Requirement
Find the word "Φούτερ" in the data, then copy each line where it is found.

Data supplied
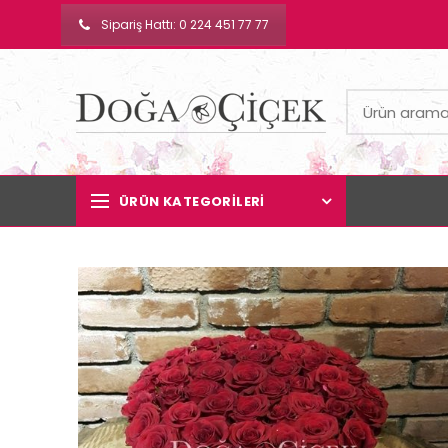
Sipariş Hattı: 0 224 451 77 77
ÜRÜN KATEGORILERI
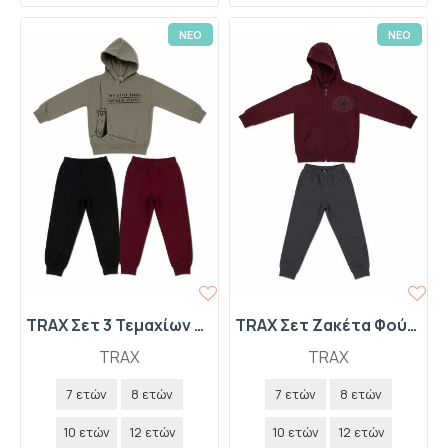
ΝΕΟ
ΝΕΟ
TRAX Σετ 3 Τεμαχίων Παντελόνι Φόρμας-Μπλούζα Φούτερ με Κουκούλα-Παντελόνι Φόρμας "Skate" 50860 Dusty
TRAX Σετ Ζακέτα Φούτερ με Κουκούλα και Παντελόνι Φόρμας 50842 Βουργουνδί
TRAX
TRAX
7 ετών
8 ετών
7 ετών
8 ετών
10 ετών
12 ετών
10 ετών
12 ετών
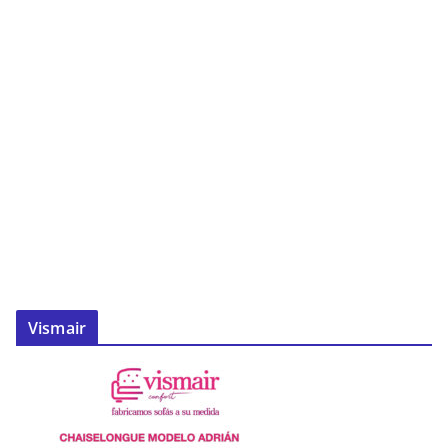
Vismair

Result of this exercise
TRAX Σετ 3 Τεμαχίων Παντελόνι Φόρμας-Μπλούζα Φούτερ με Κουκούλα-Παντελόνι Φόρμας "Skate" 50860 Dusty
TRAX Σετ Ζακέτα Φούτερ με Κουκούλα και Παντελόνι Φόρμας 50842 Βουργουνδί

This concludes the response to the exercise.